Les 8 thèses et leurs références bibliques



I – Il n’est qu’un seul Seigneur de l’Église et du monde, Jésus-Christ, Sauveur et Roi. L’Église annonce à tous les hommes la royauté de ce Sauveur. En particulier, elle enseigne au monde la volonté de Dieu concernant l’ordre qui doit y régner.

Ph. 2,9-11 ; Col 1,15-19.


II – Il appartient à l’Église, en tant que communauté de porter un jugement sur la situation concrète de l’État ou de la nation, chaque fois que les commandements de Dieu (qui sont le fondement de toute vie en commun) sont en cause. Toutefois, elle sait aussi que Dieu met à part certains hommes pour rappeler à l’Église cette tâche, ou l’exercer à sa place. En prononçant ces jugements, l’Église n’oublie pas qu’elle est elle-même sous le jugement de Dieu. Elle se repent de ses trahisons et de ses silences.

Jr 1,4-9 ; Ez 3,17 ; Dn 9, 4-19 ; Ac 4, 24-31 ; 1 P 4,17.


III – Ce ministère de l’Église à l’égard du monde trouve normalement son expression dans la prédication de la Parole de Dieu ; il s’exprime aussi par les résolutions et mandements des Synodes et autres corps ecclésiastiques, et s’il le faut, par leurs interventions auprès des autorités responsables de la vie du pays.


IV – La Parole de l’Église au monde est fondée sur tout ce que la Bible dit de la vie des communautés humaines, notamment dans les dix commandements et dans l’enseignement biblique sur l’État, son autorité et ses limites. L’Église rappelle donc à l’État et à la société les exigences de vérité et de justice qui sont celle de Dieu à l’égard de toute communauté.

Pr 14, 34 ; 1 Tm 2, 1-4 ; 1 P 2,13-14.


V – L’Église reconnaît l’autorité de l’État voulu par Dieu pour le bien commun, elle exhorte ses membres à accomplir loyalement leurs devoirs de citoyens, elle leur rappelle que tout chrétien doit obéissance à l’État, étant bien entendu que cette obéissance est ordonnée et subordonnée à l’obéissance absolue due à Dieu seul. La parole de Dieu exerce son commandement et son contrôle sur toute obéissance rendue aux hommes.

Ac 4, 12 ; Ac 5,29 ; Rm 13, 1-4


VI – Tout en reconnaissant que les exigences du bien commun peuvent imposer certaines mesures d’exception, l’Église rappelle que la mission de l’État est d’assurer à chaque citoyen un régime de droit garantissant les libertés essentielles, excluant toute discrimination injuste, tout système de délation et tout arbitraire, en particulier dans le domaine de la justice et de la police.

2 Ch 19, 6-7 ; Qo 5, 7-8 ; Am 5, 15 et 24 ; Rm 13,4.

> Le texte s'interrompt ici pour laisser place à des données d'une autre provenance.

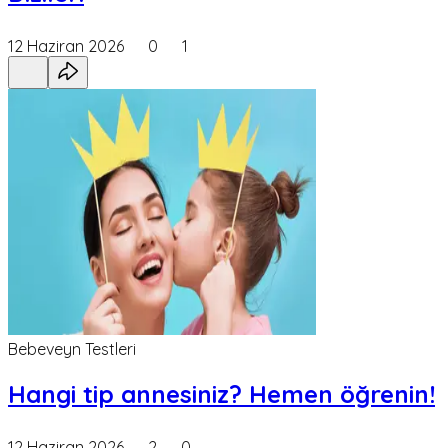
12 Haziran 2026
0
1
Bebeveyn Testleri
Hangi tip annesiniz? Hemen öğrenin!
12 Haziran 2026
2
0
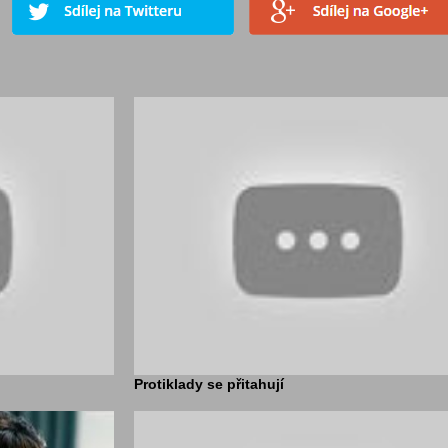
Protiklady se přitahují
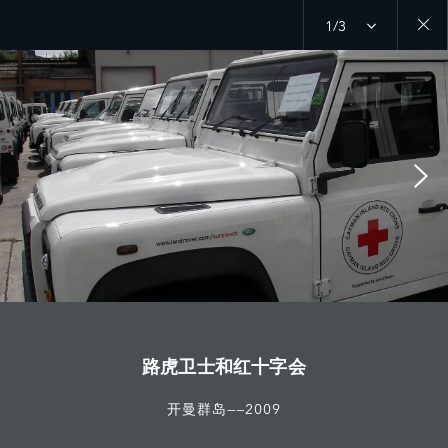
1/3
Close
galler
路虎卫士和红十字会
开曼群岛——2009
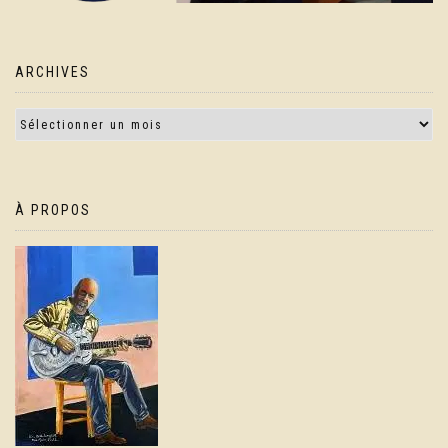
ARCHIVES
À PROPOS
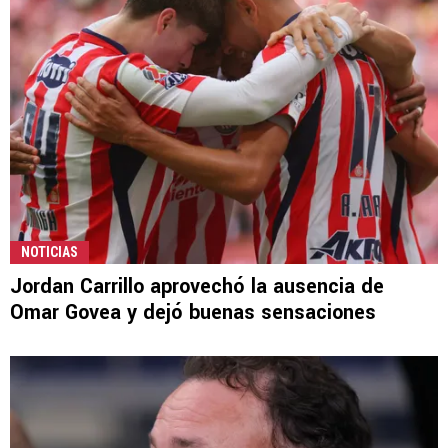
NOTICIAS
Jordan Carrillo aprovechó la ausencia de
Omar Govea y dejó buenas sensaciones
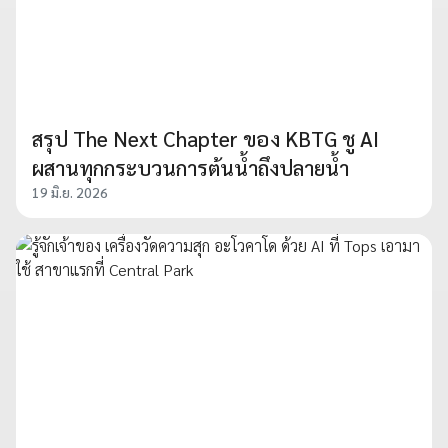
สรุป The Next Chapter ของ KBTG ชู AI
ผสานทุกกระบวนการต้นน้ำถึงปลายน้ำ
19 มิ.ย. 2026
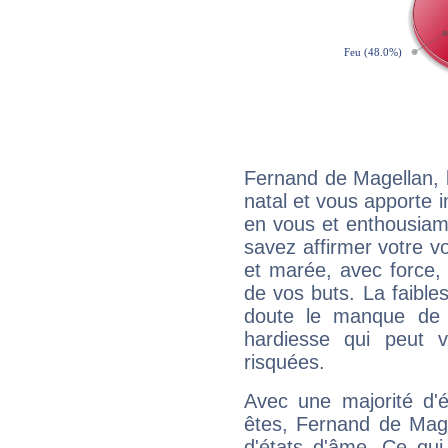
Fernand de Magellan, 
natal et vous apporte i
en vous et enthousiame
savez affirmer votre vo
et marée, avec force, 
de vos buts. La faible
doute le manque de 
hardiesse qui peut 
risquées.
Avec une majorité d'
êtes, Fernand de Mage
d'états d'âme. Ce qui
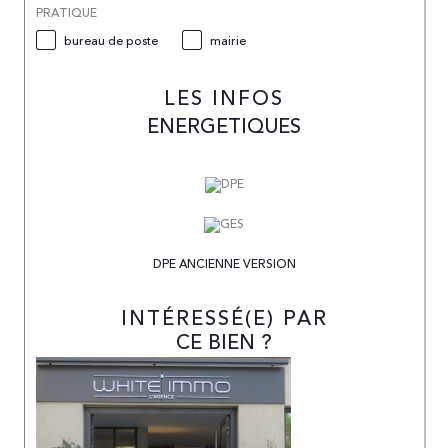
PRATIQUE
bureau de poste
mairie
LES INFOS
ENERGETIQUES
DPE ANCIENNE VERSION
INTÉRESSÉ(E) PAR
CE BIEN ?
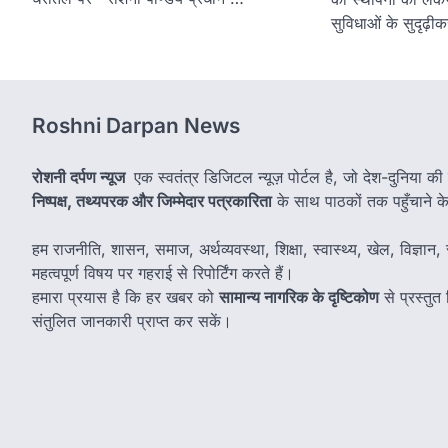
सुविधाओं के सुदृढ़
Roshni Darpan News
रोशनी दर्पण न्यूज
एक स्वतंत्र डिजिटल न्यूज़ पोर्टल है, जो देश-दुनिया की
निष्पक्ष, तथ्यपरक और जिम्मेदार पत्रकारिता
के साथ पाठकों तक पहुँचाने के उ
हम राजनीति, शासन, समाज, अर्थव्यवस्था, शिक्षा, स्वास्थ्य, खेल, विज्ञान, स
महत्वपूर्ण विषय पर गहराई से रिपोर्टिंग करते हैं।
हमारा प्रयास है कि हर खबर को
सामान्य नागरिक के दृष्टिकोण
से प्रस्तु
संतुलित जानकारी प्राप्त कर सकें।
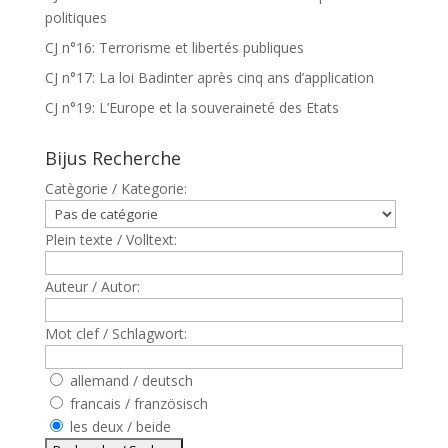
politiques
CJ n°16: Terrorisme et libertés publiques
CJ n°17: La loi Badinter après cinq ans d’application
CJ n°19: L’Europe et la souveraineté des Etats
Bijus Recherche
Catègorie / Kategorie:
Plein texte / Volltext:
Auteur / Autor:
Mot clef / Schlagwort:
allemand / deutsch
francais / französisch
les deux / beide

VII – Fondée sur la Bible, l’Église reconnaît en Israël le peuple que Dieu a élu pour donner un Sauveur au monde et pour être, au milieu des nations, un témoin permanent du mystère de sa fidélité. C’est pourquoi, tout en reconnaissant que l’État se trouve en face d’un problème auquel il est tenu de donner une solution, elle élève une protestation solennelle contre tout statut rejetant les Juifs hors des communautés humaines.

Rm 11, 1-36


VIII – Dénonçant les équivoques, l’Église affirme qu’on ne saurait présenter l’inévitable soumission au vainqueur comme un acte de libre adhésion.

Tout en acceptant les conséquences matérielles de la défaite, elle considère comme une nécessité spirituelle la résistance à toute influence totalitaire et idolâtre.

Ez 28, 2-9 ; Dn 3 ; Mt 5, 37 ; He 12,4.